*Data section*
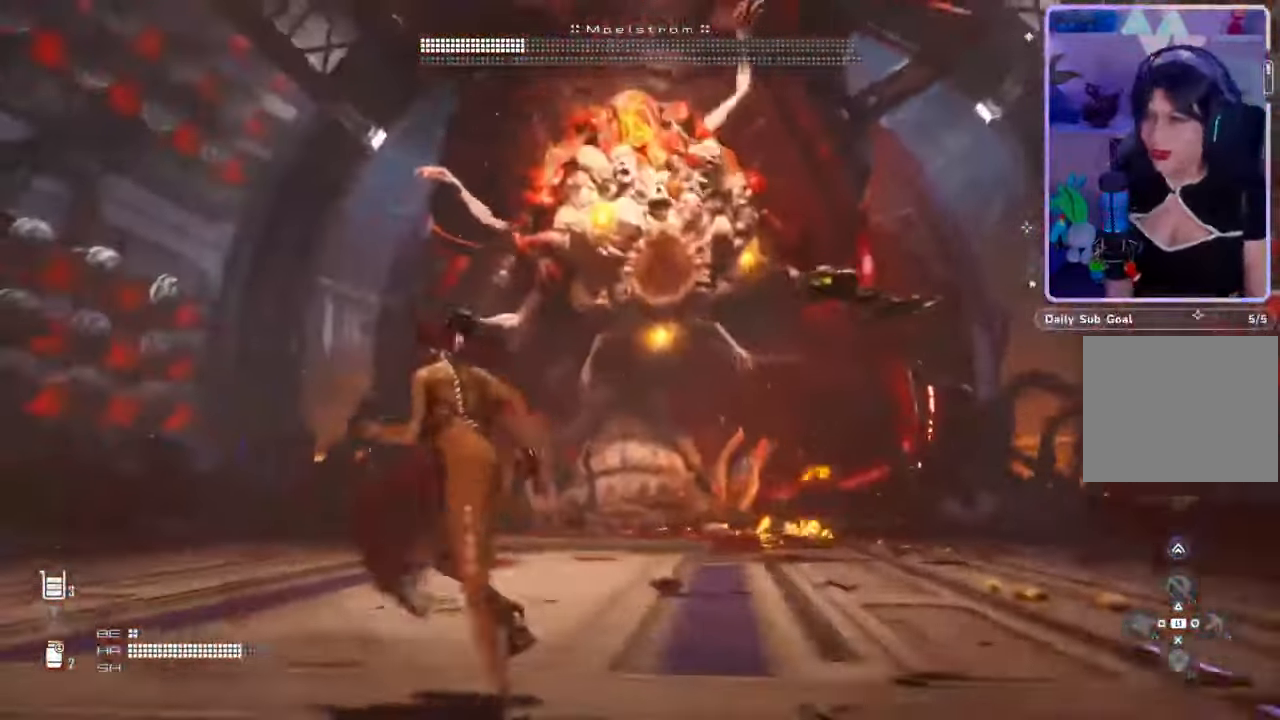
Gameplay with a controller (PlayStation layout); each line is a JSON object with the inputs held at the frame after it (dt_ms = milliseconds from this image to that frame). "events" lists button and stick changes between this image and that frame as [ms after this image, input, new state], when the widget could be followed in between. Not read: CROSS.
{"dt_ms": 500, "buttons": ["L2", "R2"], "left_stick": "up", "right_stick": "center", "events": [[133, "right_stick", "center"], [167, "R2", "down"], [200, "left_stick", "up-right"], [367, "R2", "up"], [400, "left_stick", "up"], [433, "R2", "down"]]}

...

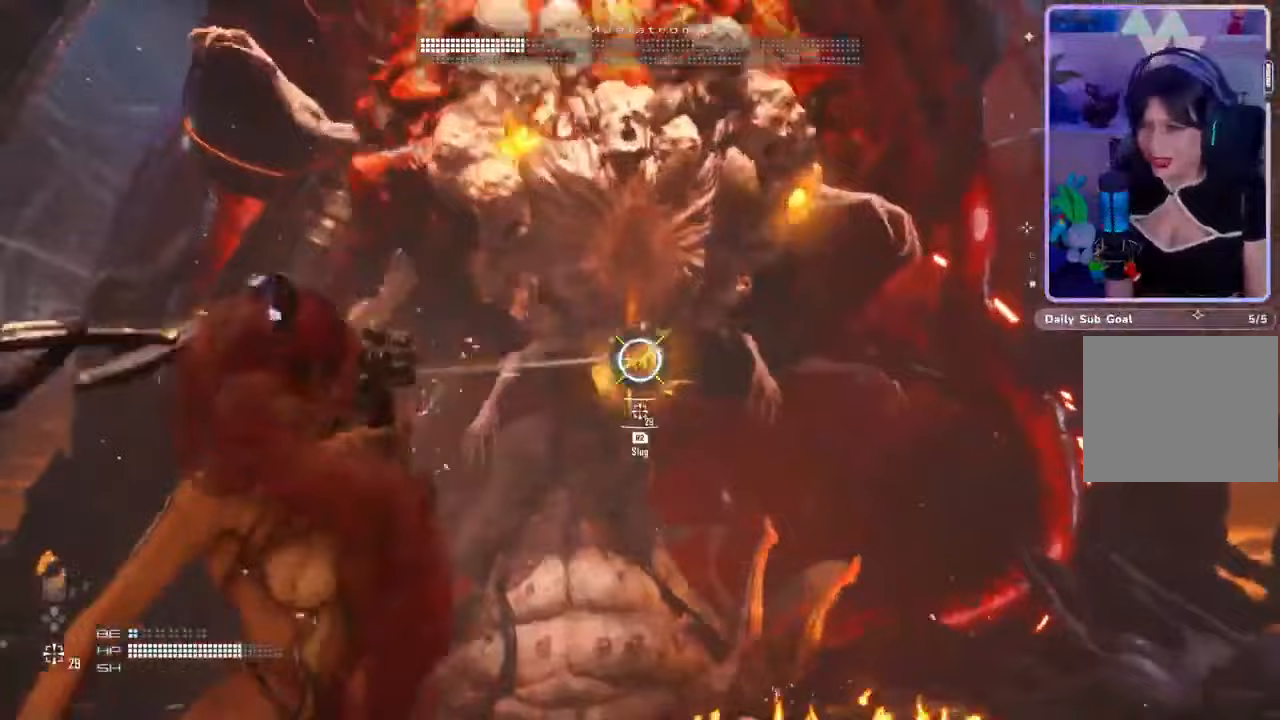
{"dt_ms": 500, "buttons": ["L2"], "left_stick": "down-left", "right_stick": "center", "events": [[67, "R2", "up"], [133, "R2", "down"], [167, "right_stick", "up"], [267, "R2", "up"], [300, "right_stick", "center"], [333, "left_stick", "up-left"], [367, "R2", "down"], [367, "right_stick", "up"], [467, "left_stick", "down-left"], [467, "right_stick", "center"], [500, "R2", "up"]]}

*Task to carry out*
Pull every line containing "center" out of the data above.

*Solution to the exercise*
{"dt_ms": 500, "buttons": ["L2", "R2"], "left_stick": "up", "right_stick": "center", "events": [[133, "right_stick", "center"], [167, "R2", "down"], [200, "left_stick", "up-right"], [367, "R2", "up"], [400, "left_stick", "up"], [433, "R2", "down"]]}
{"dt_ms": 500, "buttons": ["L2"], "left_stick": "down-left", "right_stick": "center", "events": [[67, "R2", "up"], [133, "R2", "down"], [167, "right_stick", "up"], [267, "R2", "up"], [300, "right_stick", "center"], [333, "left_stick", "up-left"], [367, "R2", "down"], [367, "right_stick", "up"], [467, "left_stick", "down-left"], [467, "right_stick", "center"], [500, "R2", "up"]]}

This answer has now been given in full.